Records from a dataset
========================================

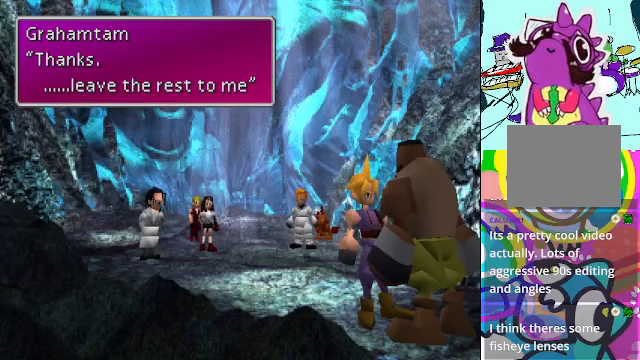
{"buttons": [], "left_stick": "center", "events": []}
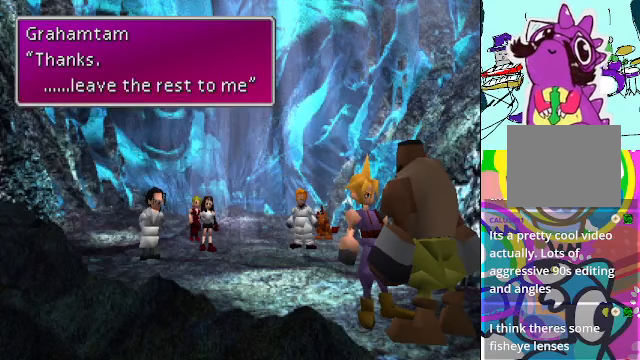
{"buttons": [], "left_stick": "center", "events": []}
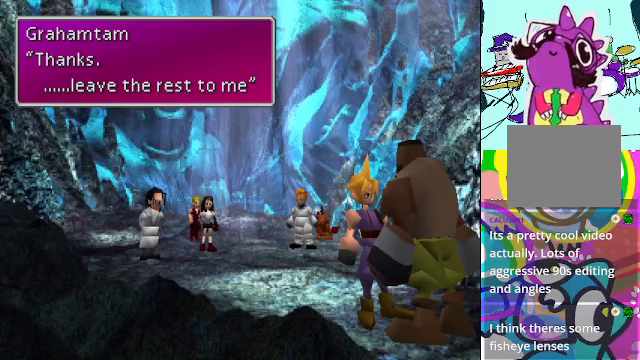
{"buttons": [], "left_stick": "center", "events": []}
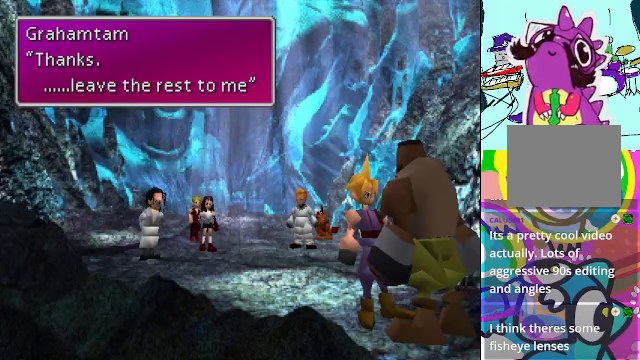
{"buttons": [], "left_stick": "center", "events": [[134, "B", "down"], [300, "B", "up"]]}
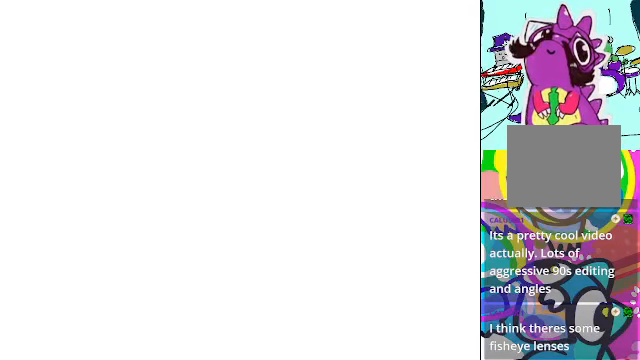
{"buttons": [], "left_stick": "center", "events": []}
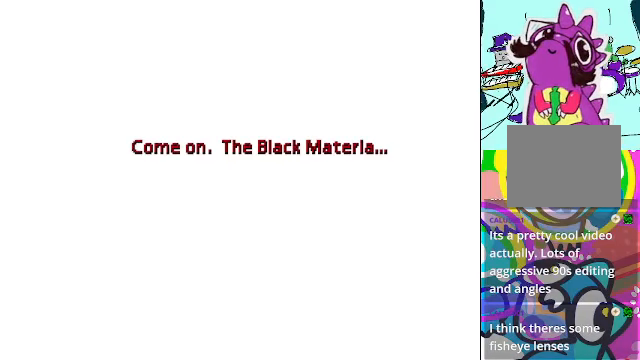
{"buttons": [], "left_stick": "center", "events": []}
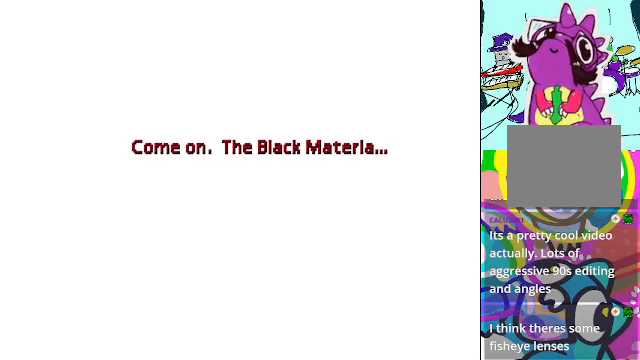
{"buttons": [], "left_stick": "center", "events": []}
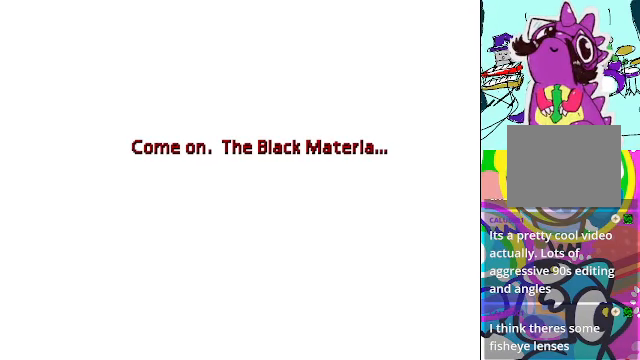
{"buttons": [], "left_stick": "center", "events": []}
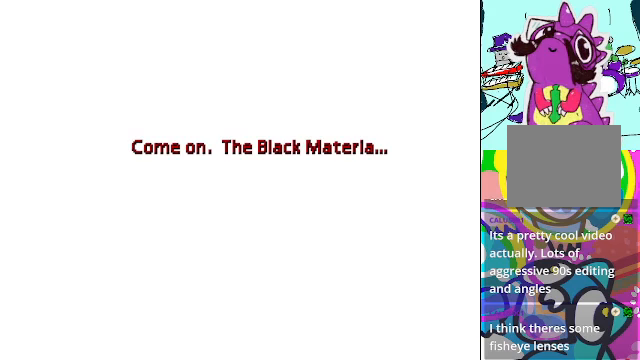
{"buttons": [], "left_stick": "center", "events": [[200, "B", "down"], [400, "B", "up"]]}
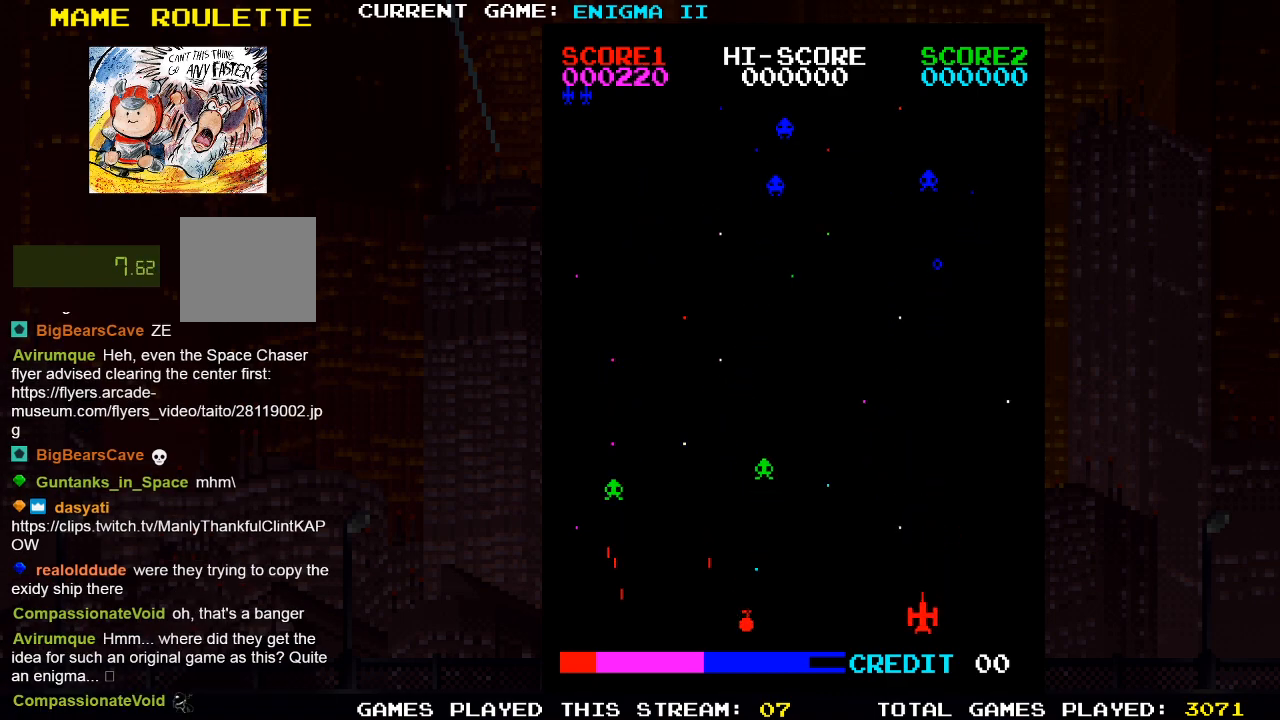
Gameplay with a controller (PlayStation layout); each line is a JSON object with the inputs held at the frame after it. "events" lists button and stick changes between this image and that frame as [ms after this image, input, new state], when the widget could be followed in between. Not read: R3.
{"buttons": ["DPAD_LEFT"], "left_stick": "center", "right_stick": "center", "events": [[17, "DPAD_LEFT", "up"], [83, "SQUARE", "down"], [250, "SQUARE", "up"], [283, "DPAD_LEFT", "down"]]}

========================================

Write the records out exactly, dropping every image.

{"buttons": [], "left_stick": "center", "events": []}
{"buttons": [], "left_stick": "center", "events": []}
{"buttons": [], "left_stick": "center", "events": []}
{"buttons": [], "left_stick": "center", "events": [[134, "B", "down"], [300, "B", "up"]]}
{"buttons": [], "left_stick": "center", "events": []}
{"buttons": [], "left_stick": "center", "events": []}
{"buttons": [], "left_stick": "center", "events": []}
{"buttons": [], "left_stick": "center", "events": []}
{"buttons": [], "left_stick": "center", "events": [[200, "B", "down"], [400, "B", "up"]]}
Gameplay with a controller (PlayStation layout); each line is a JSON object with the inputs held at the frame after it. "events" lists button and stick changes between this image and that frame as [ms after this image, input, new state], when the widget could be followed in between. Not read: R3.
{"buttons": ["DPAD_LEFT"], "left_stick": "center", "right_stick": "center", "events": [[17, "DPAD_LEFT", "up"], [83, "SQUARE", "down"], [250, "SQUARE", "up"], [283, "DPAD_LEFT", "down"]]}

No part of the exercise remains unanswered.